METHODOLOGY:All children from 0-15 years attending the Pediatric Neurology clinic suspected for neurocutaneous disorders were included in the study. Investigations done were CT, MRI and EEG. Appropriate Genetic testing/diagnosis wherever feasible was done followed by genetic counselling.

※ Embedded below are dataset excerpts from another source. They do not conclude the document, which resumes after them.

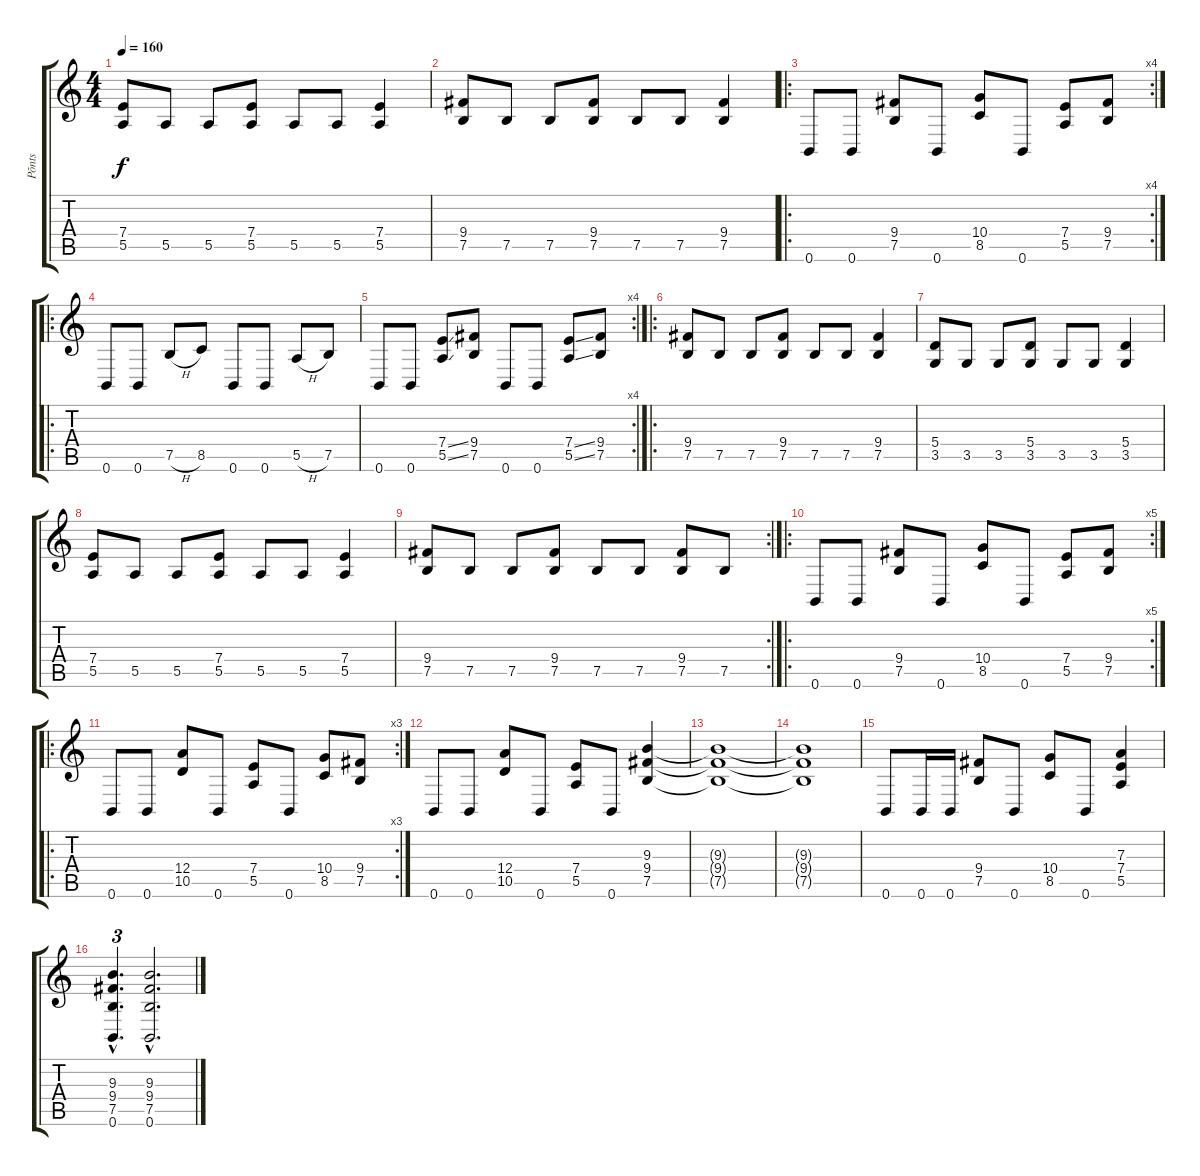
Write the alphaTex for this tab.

\track ("Põnts" "Põnts") {instrument distortionguitar}
\staff {score tabs}
\tuning (B3 Gb3 D3 A2 E2 B1) {hide}
\ts (4 4)
\tempo 160
\clef g2
\ks c
(7.4 5.5).8{dy f} 5.5.8 5.5.8 (7.4 5.5).8 5.5.8 5.5.8 (7.4 5.5).4 |
(9.4 7.5).8 7.5.8 7.5.8 (9.4 7.5).8 7.5.8 7.5.8 (9.4 7.5).4 |
\ro
\rc 4
0.6.8{volume 16} 0.6.8 (9.4 7.5).8 0.6.8 (10.4 8.5).8 0.6.8 (7.4 5.5).8 (9.4 7.5).8 |
\ro
0.6.8 0.6.8 7.5{h}.8 8.5.8 0.6.8 0.6.8 5.5{h}.8 7.5.8 |
\rc 4
0.6.8 0.6.8 (7.4{ss} 5.5{ss}).8 (9.4 7.5).8 0.6.8 0.6.8 (7.4{ss} 5.5{ss}).8 (9.4 7.5).8 |
\ro
(9.4 7.5).8 7.5.8 7.5.8 (9.4 7.5).8 7.5.8 7.5.8 (9.4 7.5).4 |
(5.4 3.5).8 3.5.8 3.5.8 (5.4 3.5).8 3.5.8 3.5.8 (5.4 3.5).4 |
(7.4 5.5).8 5.5.8 5.5.8 (7.4 5.5).8 5.5.8 5.5.8 (7.4 5.5).4 |
\rc 2
(9.4 7.5).8 7.5.8 7.5.8 (9.4 7.5).8 7.5.8 7.5.8 (9.4 7.5).8 7.5.8 |
\ro
\rc 5
0.6.8 0.6.8 (9.4 7.5).8 0.6.8 (10.4 8.5).8 0.6.8 (7.4 5.5).8 (9.4 7.5).8 |
\ro
\rc 3
0.6.8 0.6.8 (12.4 10.5).8 0.6.8 (7.4 5.5).8 0.6.8 (10.4 8.5).8 (9.4 7.5).8 |
0.6.8 0.6.8 (12.4 10.5).8 0.6.8 (7.4 5.5).8 0.6.8 (9.3 9.4 7.5).4 |
(9.3{t} 9.4{t} 7.5{t}).1 |
(9.3{t} 9.4{t} 7.5{t}).1 |
0.6.8 0.6.16 0.6.16 (9.4 7.5).8 0.6.8 (10.4 8.5).8 0.6.8 (7.3 7.4 5.5).4 |
(9.3{hac} 9.4{hac} 7.5{hac} 0.6{hac}).4{d tu (3 2)} (9.3{hac} 9.4{hac} 7.5{hac} 0.6{hac}).2{d}
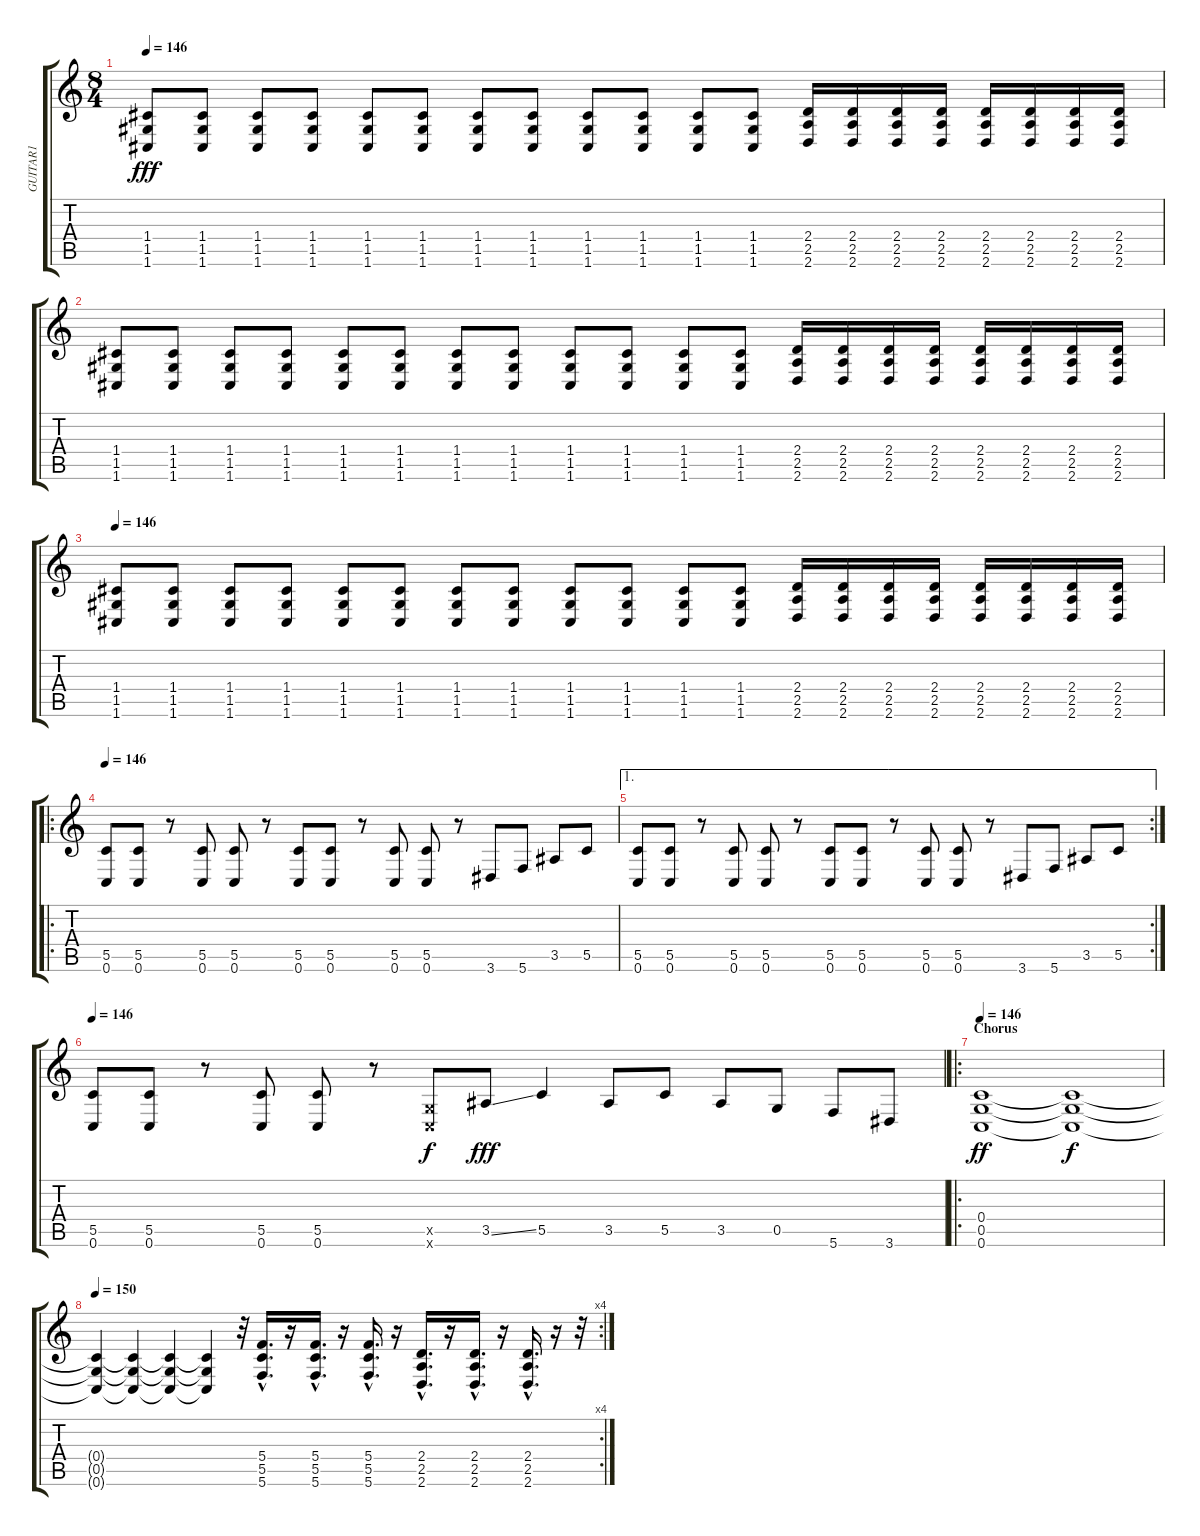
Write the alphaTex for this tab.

\track ("GUITAR1" "GUITAR1") {instrument distortionguitar}
\staff {score tabs}
\tuning (D4 A3 F3 C3 G2 C2) {hide}
\ts (8 4)
\tempo 146
\clef g2
\ks c
(1.4 1.5 1.6).8{dy fff} (1.4 1.5 1.6).8 (1.4 1.5 1.6).8 (1.4 1.5 1.6).8 (1.4 1.5 1.6).8 (1.4 1.5 1.6).8 (1.4 1.5 1.6).8 (1.4 1.5 1.6).8 (1.4 1.5 1.6).8 (1.4 1.5 1.6).8 (1.4 1.5 1.6).8 (1.4 1.5 1.6).8 (2.4 2.5 2.6).16 (2.4 2.5 2.6).16 (2.4 2.5 2.6).16 (2.4 2.5 2.6).16 (2.4 2.5 2.6).16 (2.4 2.5 2.6).16 (2.4 2.5 2.6).16 (2.4 2.5 2.6).16 |
(1.4 1.5 1.6).8 (1.4 1.5 1.6).8 (1.4 1.5 1.6).8 (1.4 1.5 1.6).8 (1.4 1.5 1.6).8 (1.4 1.5 1.6).8 (1.4 1.5 1.6).8 (1.4 1.5 1.6).8 (1.4 1.5 1.6).8 (1.4 1.5 1.6).8 (1.4 1.5 1.6).8 (1.4 1.5 1.6).8 (2.4 2.5 2.6).16 (2.4 2.5 2.6).16 (2.4 2.5 2.6).16 (2.4 2.5 2.6).16 (2.4 2.5 2.6).16 (2.4 2.5 2.6).16 (2.4 2.5 2.6).16 (2.4 2.5 2.6).16 |
\tempo 146
(1.4 1.5 1.6).8 (1.4 1.5 1.6).8 (1.4 1.5 1.6).8 (1.4 1.5 1.6).8 (1.4 1.5 1.6).8 (1.4 1.5 1.6).8 (1.4 1.5 1.6).8 (1.4 1.5 1.6).8 (1.4 1.5 1.6).8 (1.4 1.5 1.6).8 (1.4 1.5 1.6).8 (1.4 1.5 1.6).8 (2.4 2.5 2.6).16 (2.4 2.5 2.6).16 (2.4 2.5 2.6).16 (2.4 2.5 2.6).16 (2.4 2.5 2.6).16 (2.4 2.5 2.6).16 (2.4 2.5 2.6).16 (2.4 2.5 2.6).16 |
\ro
\tempo 146
(5.5 0.6).8 (5.5 0.6).8 r.8 (5.5 0.6).8 (5.5 0.6).8 r.8 (5.5 0.6).8 (5.5 0.6).8 r.8 (5.5 0.6).8 (5.5 0.6).8 r.8 3.6.8 5.6.8 3.5.8 5.5.8 |
\ae 1
\rc 2
(5.5 0.6).8 (5.5 0.6).8 r.8 (5.5 0.6).8 (5.5 0.6).8 r.8 (5.5 0.6).8 (5.5 0.6).8 r.8 (5.5 0.6).8 (5.5 0.6).8 r.8 3.6.8 5.6.8 3.5.8 5.5.8 |
\tempo 146
(5.5 0.6).8 (5.5 0.6).8 r.8 (5.5 0.6).8 (5.5 0.6).8 r.8 (0.5{x} 0.6{x}).8{dy f} 3.5{ss}.8{dy fff} 5.5.4 3.5.8 5.5.8 3.5.8 0.5.8 5.6.8 3.6.8 |
\ro
\section ("" "Chorus")
\tempo 146
(0.4 0.5 0.6).1{dy ff} (0.4{t} 0.5{t} 0.6{t}).1{dy f} |
\rc 4
\tempo 150
(0.4{t} 0.5{t} 0.6{t}).4 (0.4{t} 0.5{t} 0.6{t}).4 (0.4{t} 0.5{t} 0.6{t}).4 (0.4{t} 0.5{t} 0.6{t}).4 r.32 (5.4{hac} 5.5{hac} 5.6{hac}).16{d} r.16 (5.4{hac} 5.5{hac} 5.6{hac}).16{d} r.16 (5.4{hac} 5.5{hac} 5.6{hac}).16{d} r.16 (2.4{hac} 2.5{hac} 2.6{hac}).16{d} r.16 (2.4{hac} 2.5{hac} 2.6{hac}).16{d} r.16 (2.4{hac} 2.5{hac} 2.6{hac}).16{d} r.16 r.32
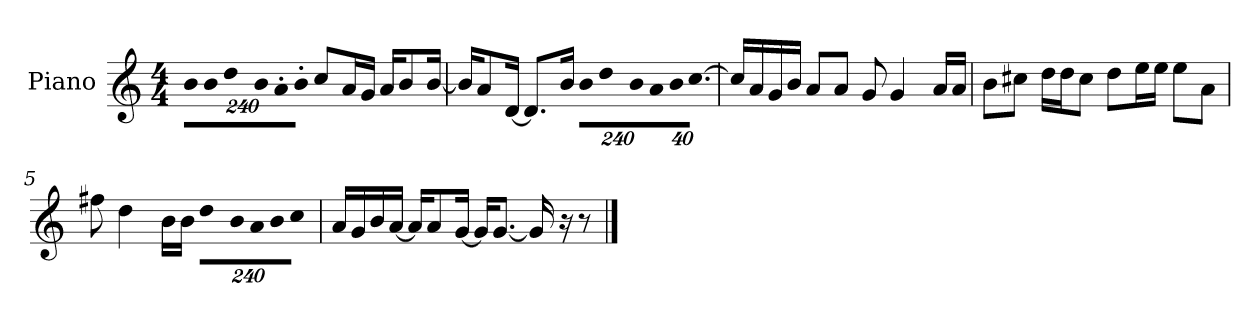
**kern
*part1
*staff1
*I"Piano
*I'P-no
*clefG2
*k[]
*M4/4
*MM90
*Xbrackettup
=1
!LO:N:vis=16
1920%137b\LL
!LO:N:vis=16
1920%137b\J
!LO:N:vis=8
960%137dd\
!LO:N:vis=16
1920%137b\L
!LO:N:vis=16
1920%137a'\
!LO:N:vis=16
1920%137b'\JJ
8cc/L
16a/L
16g/JJ
16a/KL
8b/
[16b/Jk
=2
16b/KL]
8a/
[16d/Jk
8.d/L]
16b/Jk
!LO:N:vis=16
1920%137b\KL
!LO:N:vis=8
960%137dd\
!LO:N:vis=16
1920%137b\L
!LO:N:vis=16
1920%137a\
!LO:N:vis=32
640%23b\K
!LO:N:vis=16.
[960%103cc\JJ
=3
16cc/LL]
16a/
16g/
16b/JJ
8a/L
8a/J
8g/
4g/
16a/LL
16a/JJ
!!LO:LB:g=z
=4
8b\L
8cc#X\J
16dd\LL
16dd\J
8cc#\J
8dd\L
16ee\L
16ee\JJ
8ee\L
8a\J
=5
8ff#X\
4dd\
16b\LL
16b\JJ
!LO:N:vis=8
960%137dd\L
!LO:N:vis=16
1920%137b\L
!LO:N:vis=16
1920%137a\
!LO:N:vis=16
1920%137b\J
!LO:N:vis=8
960%137cc\J
=6
16a/LL
16g/
16b/
[16a/JJ
16a/KL]
8a/
[16g/Jk
16g/KL]
[8.g/J
16g/]
16r
8r
==
*-
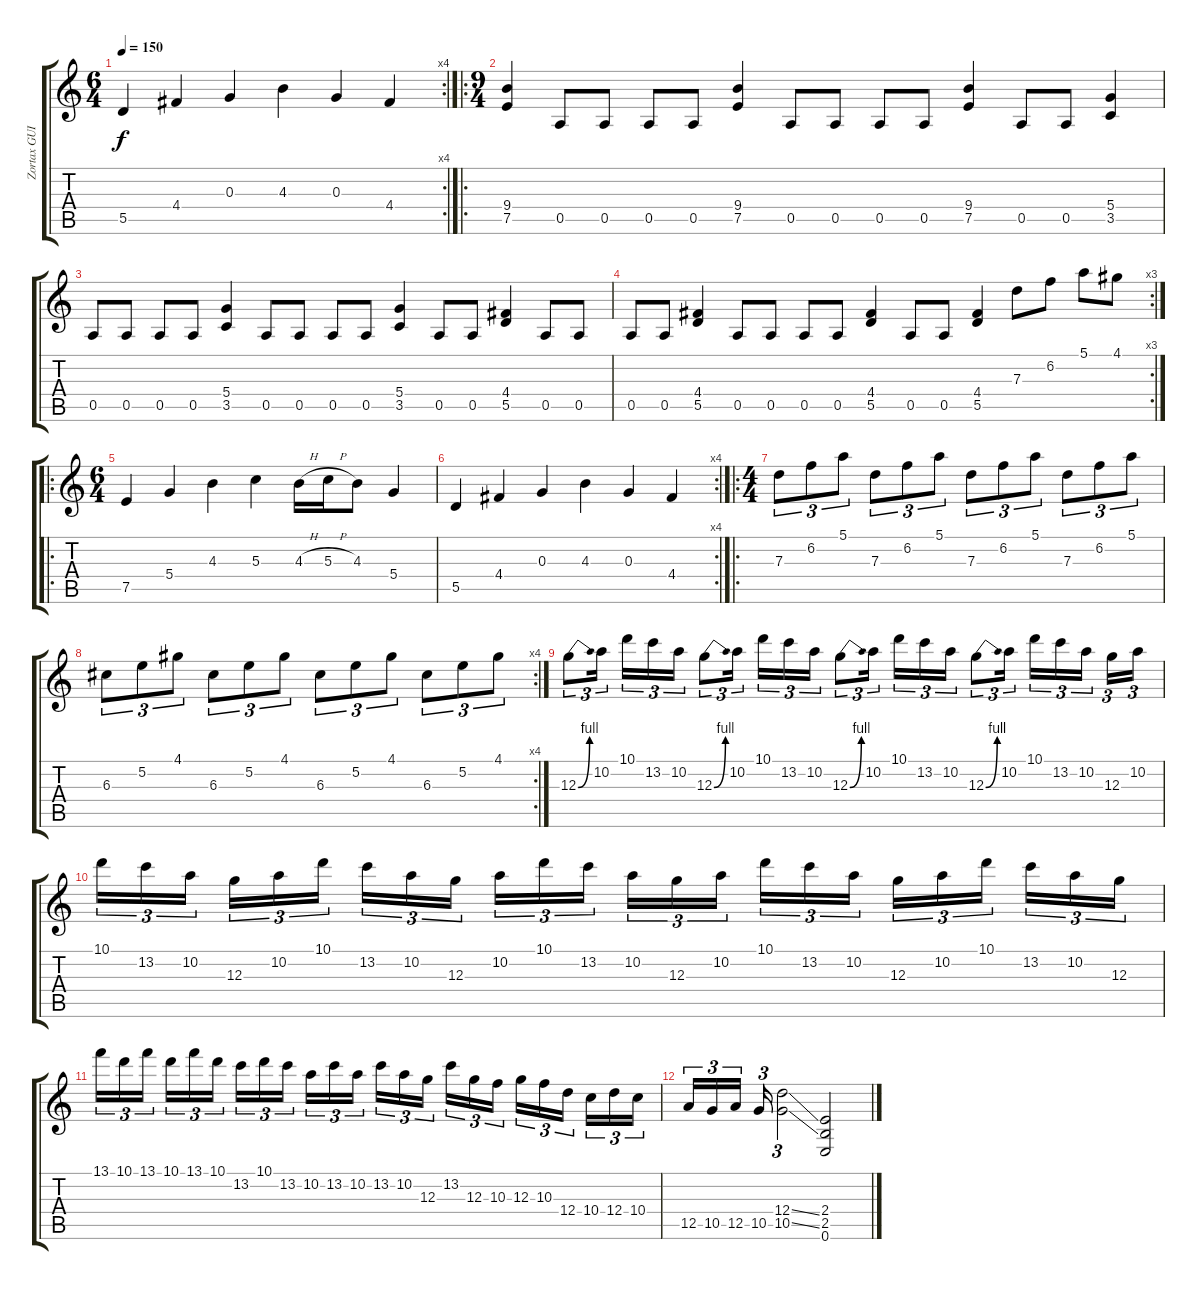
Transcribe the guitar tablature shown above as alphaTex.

\track ("Zortax GUITAR 1" "Zortax GUI") {instrument distortionguitar}
\staff {score tabs}
\tuning (E4 B3 G3 D3 A2 E2) {hide}
\rc 4
\ts (6 4)
\tempo 150
\clef g2
\ks c
5.5.4{dy f} 4.4.4 0.3.4 4.3.4 0.3.4 4.4.4 |
\ro
\ts (9 4)
(9.4 7.5).4 0.5.8 0.5.8 0.5.8 0.5.8 (9.4 7.5).4 0.5.8 0.5.8 0.5.8 0.5.8 (9.4 7.5).4 0.5.8 0.5.8 (5.4 3.5).4 |
0.5.8 0.5.8 0.5.8 0.5.8 (5.4 3.5).4 0.5.8 0.5.8 0.5.8 0.5.8 (5.4 3.5).4 0.5.8 0.5.8 (4.4 5.5).4 0.5.8 0.5.8 |
\rc 3
0.5.8 0.5.8 (4.4 5.5).4 0.5.8 0.5.8 0.5.8 0.5.8 (4.4 5.5).4 0.5.8 0.5.8 (4.4 5.5).4 7.3.8 6.2.8 5.1.8 4.1.8 |
\ro
\ts (6 4)
7.5.4 5.4.4 4.3.4 5.3.4 4.3{h}.16 5.3{h}.16 4.3.8 5.4.4 |
\rc 4
5.5.4 4.4.4 0.3.4 4.3.4 0.3.4 4.4.4 |
\ro
\ts (4 4)
7.3.8{tu (3 2)} 6.2.8{tu (3 2)} 5.1.8{tu (3 2)} 7.3.8{tu (3 2)} 6.2.8{tu (3 2)} 5.1.8{tu (3 2)} 7.3.8{tu (3 2)} 6.2.8{tu (3 2)} 5.1.8{tu (3 2)} 7.3.8{tu (3 2)} 6.2.8{tu (3 2)} 5.1.8{tu (3 2)} |
\rc 4
6.3.8{tu (3 2)} 5.2.8{tu (3 2)} 4.1.8{tu (3 2)} 6.3.8{tu (3 2)} 5.2.8{tu (3 2)} 4.1.8{tu (3 2)} 6.3.8{tu (3 2)} 5.2.8{tu (3 2)} 4.1.8{tu (3 2)} 6.3.8{tu (3 2)} 5.2.8{tu (3 2)} 4.1.8{tu (3 2)} |
12.3{be (bend 0 0 60 4)}.8{tu (3 2)} 10.2.16{tu (3 2)} 10.1.16{tu (3 2)} 13.2.16{tu (3 2)} 10.2.16{tu (3 2)} 12.3{be (bend 0 0 60 4)}.8{tu (3 2)} 10.2.16{tu (3 2)} 10.1.16{tu (3 2)} 13.2.16{tu (3 2)} 10.2.16{tu (3 2)} 12.3{be (bend 0 0 60 4)}.8{tu (3 2)} 10.2.16{tu (3 2)} 10.1.16{tu (3 2)} 13.2.16{tu (3 2)} 10.2.16{tu (3 2)} 12.3{be (bend 0 0 60 4)}.8{tu (3 2)} 10.2.16{tu (3 2)} 10.1.16{tu (3 2)} 13.2.16{tu (3 2)} 10.2.16{tu (3 2)} 12.3.16{tu (3 2)} 10.2.16{tu (3 2)} |
10.1.16{tu (3 2)} 13.2.16{tu (3 2)} 10.2.16{tu (3 2)} 12.3.16{tu (3 2)} 10.2.16{tu (3 2)} 10.1.16{tu (3 2)} 13.2.16{tu (3 2)} 10.2.16{tu (3 2)} 12.3.16{tu (3 2)} 10.2.16{tu (3 2)} 10.1.16{tu (3 2)} 13.2.16{tu (3 2)} 10.2.16{tu (3 2)} 12.3.16{tu (3 2)} 10.2.16{tu (3 2)} 10.1.16{tu (3 2)} 13.2.16{tu (3 2)} 10.2.16{tu (3 2)} 12.3.16{tu (3 2)} 10.2.16{tu (3 2)} 10.1.16{tu (3 2)} 13.2.16{tu (3 2)} 10.2.16{tu (3 2)} 12.3.16{tu (3 2)} |
13.1.16{tu (3 2)} 10.1.16{tu (3 2)} 13.1.16{tu (3 2)} 10.1.16{tu (3 2)} 13.1.16{tu (3 2)} 10.1.16{tu (3 2)} 13.2.16{tu (3 2)} 10.1.16{tu (3 2)} 13.2.16{tu (3 2)} 10.2.16{tu (3 2)} 13.2.16{tu (3 2)} 10.2.16{tu (3 2)} 13.2.16{tu (3 2)} 10.2.16{tu (3 2)} 12.3.16{tu (3 2)} 13.2.16{tu (3 2)} 12.3.16{tu (3 2)} 10.3.16{tu (3 2)} 12.3.16{tu (3 2)} 10.3.16{tu (3 2)} 12.4.16{tu (3 2)} 10.4.16{tu (3 2)} 12.4.16{tu (3 2)} 10.4.16{tu (3 2)} |
12.5.16{tu (3 2)} 10.5.16{tu (3 2)} 12.5.16{tu (3 2)} 10.5.16{tu (3 2)} (12.4{ss} 10.5{ss}).2{tu (3 2)} (2.4 2.5 0.6).2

RESULTS:A total of 56/902 6.2% (33M and 23F) cases were enrolled.The most common NCS observed was Tuberous sclerosis (34,60.7%) followed by NF 1 (7, 20.5%), Sturge Weber (7, 20.5%), Xeroderma Pigmentosa (3,5.3%) and 2 cases each of Ataxia Telangiectasia (3.5%) and Hypomelanosis of Ito (3.5%). The mean age of presentation was 2.46±2.70 years. Cutaneous markers were seen in 54(96.4%) cases followed by epilepsy in 40 (71.4%) cases.Prenatal counselling was done in 43(76.7%) and genetic diagnosis was done in 10 (17.8%) cases. Prenatal diagnosis was done in 2 cases of Tuberous sclerosis.

CONCLUSION: Neurocutaneous disorders are common and despite best efforts, many of these children do not access/ have access to specialised care.Despite Genetic Counselling, prenatal diagnosis and prevention is very low adding new patients with significant morbidity to this pool.There is urgent need to improve facilities for diagnosis and prenatal prevention of these disorders in India.